Saved data entries:
══════════

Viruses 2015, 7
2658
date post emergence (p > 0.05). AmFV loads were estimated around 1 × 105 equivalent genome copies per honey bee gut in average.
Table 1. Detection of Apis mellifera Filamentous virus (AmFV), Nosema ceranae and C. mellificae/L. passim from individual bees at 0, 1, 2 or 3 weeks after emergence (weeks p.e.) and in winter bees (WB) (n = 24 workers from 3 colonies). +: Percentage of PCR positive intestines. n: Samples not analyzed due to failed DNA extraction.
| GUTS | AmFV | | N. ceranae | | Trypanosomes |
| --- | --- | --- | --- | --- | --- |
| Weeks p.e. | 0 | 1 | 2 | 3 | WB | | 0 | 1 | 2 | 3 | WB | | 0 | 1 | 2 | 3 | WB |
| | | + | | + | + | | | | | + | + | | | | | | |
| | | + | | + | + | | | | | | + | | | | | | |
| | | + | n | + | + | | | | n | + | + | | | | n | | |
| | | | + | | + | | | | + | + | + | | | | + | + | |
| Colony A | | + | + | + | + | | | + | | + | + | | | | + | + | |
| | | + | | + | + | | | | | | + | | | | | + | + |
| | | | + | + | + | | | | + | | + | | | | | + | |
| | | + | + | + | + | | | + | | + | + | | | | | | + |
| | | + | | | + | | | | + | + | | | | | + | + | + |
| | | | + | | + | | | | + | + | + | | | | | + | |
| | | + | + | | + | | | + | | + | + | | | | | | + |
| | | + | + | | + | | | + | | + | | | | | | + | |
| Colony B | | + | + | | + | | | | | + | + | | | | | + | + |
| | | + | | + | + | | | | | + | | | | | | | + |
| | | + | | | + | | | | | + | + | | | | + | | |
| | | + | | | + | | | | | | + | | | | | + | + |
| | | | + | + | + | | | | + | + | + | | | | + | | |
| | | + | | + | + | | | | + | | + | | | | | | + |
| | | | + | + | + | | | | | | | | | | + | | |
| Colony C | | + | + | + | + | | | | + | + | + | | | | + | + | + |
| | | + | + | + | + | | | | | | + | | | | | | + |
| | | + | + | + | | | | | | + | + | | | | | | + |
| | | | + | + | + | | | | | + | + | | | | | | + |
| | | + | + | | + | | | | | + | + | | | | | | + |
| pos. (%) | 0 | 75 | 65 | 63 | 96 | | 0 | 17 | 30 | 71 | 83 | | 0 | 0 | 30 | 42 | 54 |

══════════

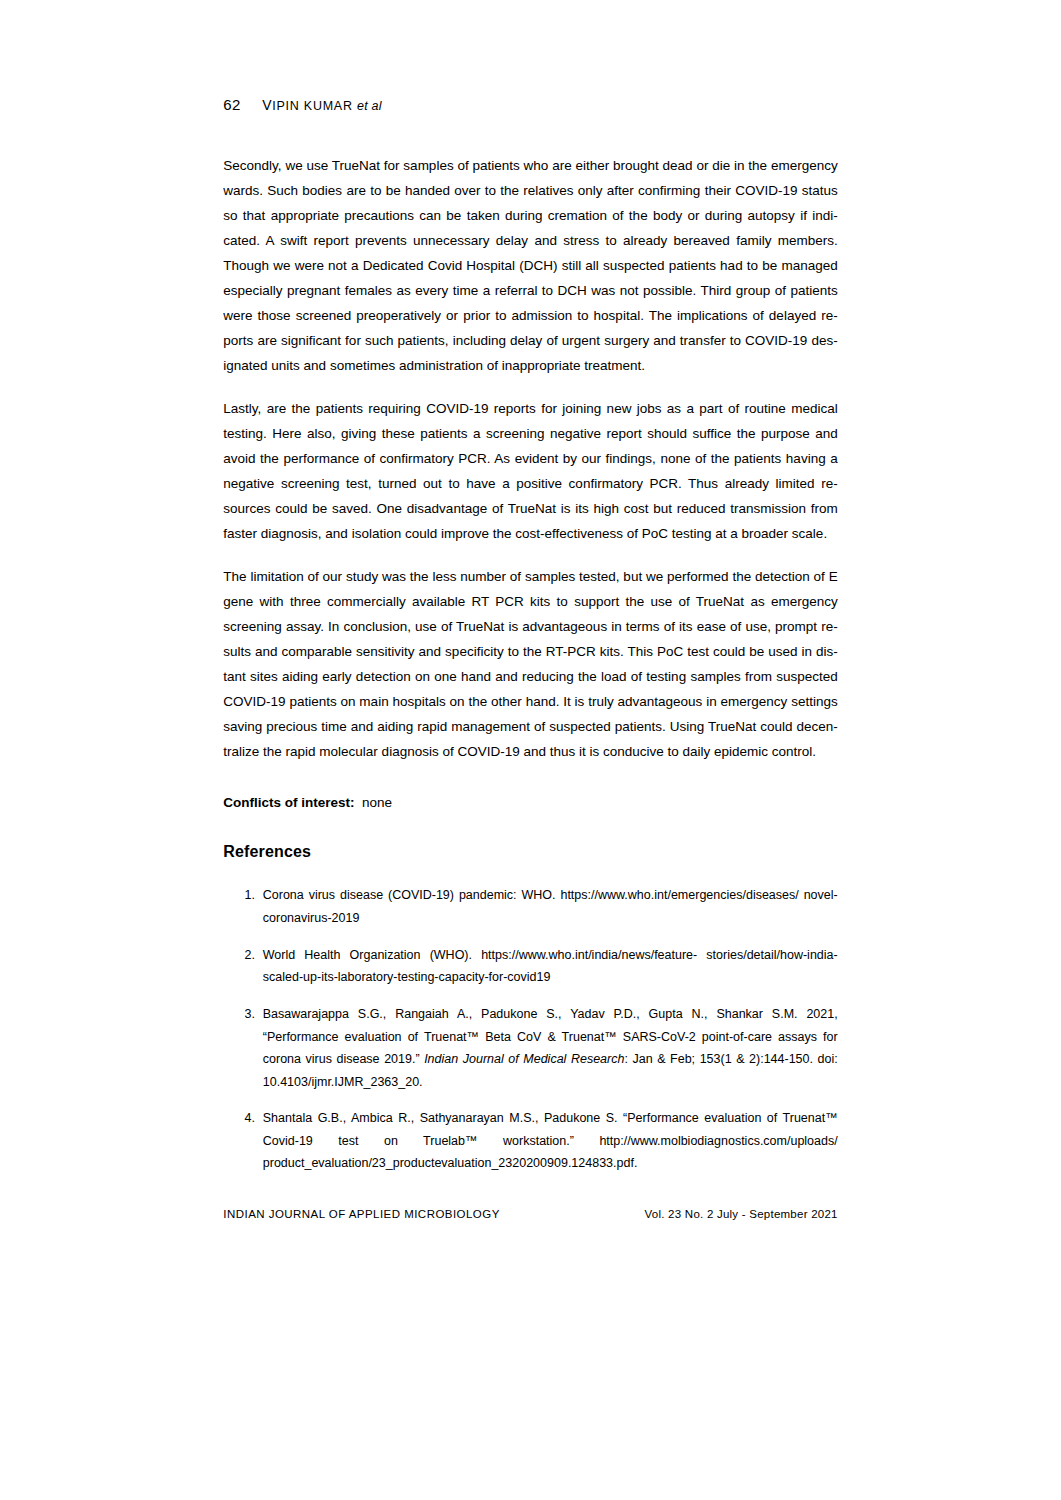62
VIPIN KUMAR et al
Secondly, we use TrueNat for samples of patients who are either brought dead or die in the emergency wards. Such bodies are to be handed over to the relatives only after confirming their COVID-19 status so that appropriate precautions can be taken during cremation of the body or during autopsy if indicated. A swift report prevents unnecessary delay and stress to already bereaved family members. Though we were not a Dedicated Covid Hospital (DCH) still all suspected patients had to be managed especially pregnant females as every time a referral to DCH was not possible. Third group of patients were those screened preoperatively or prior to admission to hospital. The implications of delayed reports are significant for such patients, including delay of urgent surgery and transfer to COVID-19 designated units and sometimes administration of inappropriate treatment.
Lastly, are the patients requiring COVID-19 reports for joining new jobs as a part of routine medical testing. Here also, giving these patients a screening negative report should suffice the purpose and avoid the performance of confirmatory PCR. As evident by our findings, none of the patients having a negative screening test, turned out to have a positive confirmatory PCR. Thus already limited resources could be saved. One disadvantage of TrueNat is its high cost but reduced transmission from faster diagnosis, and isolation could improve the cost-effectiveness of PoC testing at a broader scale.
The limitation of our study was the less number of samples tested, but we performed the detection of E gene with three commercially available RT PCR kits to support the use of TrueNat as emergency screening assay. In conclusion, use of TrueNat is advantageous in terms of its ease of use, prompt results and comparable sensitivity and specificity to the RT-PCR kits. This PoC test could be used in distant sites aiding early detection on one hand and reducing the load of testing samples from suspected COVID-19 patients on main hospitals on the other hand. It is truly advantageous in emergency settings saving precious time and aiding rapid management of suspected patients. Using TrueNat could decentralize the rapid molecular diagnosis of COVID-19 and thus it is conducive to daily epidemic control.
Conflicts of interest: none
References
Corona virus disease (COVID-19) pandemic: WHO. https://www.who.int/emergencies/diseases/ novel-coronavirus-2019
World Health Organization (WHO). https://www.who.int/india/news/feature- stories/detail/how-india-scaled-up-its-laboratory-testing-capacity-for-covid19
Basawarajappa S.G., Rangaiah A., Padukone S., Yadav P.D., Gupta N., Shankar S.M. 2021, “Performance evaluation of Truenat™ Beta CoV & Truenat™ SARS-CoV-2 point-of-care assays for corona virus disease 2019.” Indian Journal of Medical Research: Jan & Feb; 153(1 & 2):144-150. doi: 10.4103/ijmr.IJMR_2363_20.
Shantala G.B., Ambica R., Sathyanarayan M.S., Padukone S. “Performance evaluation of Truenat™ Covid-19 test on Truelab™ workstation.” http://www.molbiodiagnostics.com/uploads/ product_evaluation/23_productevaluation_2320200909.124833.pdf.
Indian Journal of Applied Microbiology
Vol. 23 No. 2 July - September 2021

══════════

Go over the data and return every line that includes the word "https".

Corona virus disease (COVID-19) pandemic: WHO. https://www.who.int/emergencies/diseases/ novel-coronavirus-2019
World Health Organization (WHO). https://www.who.int/india/news/feature- stories/detail/how-india-scaled-up-its-laboratory-testing-capacity-for-covid19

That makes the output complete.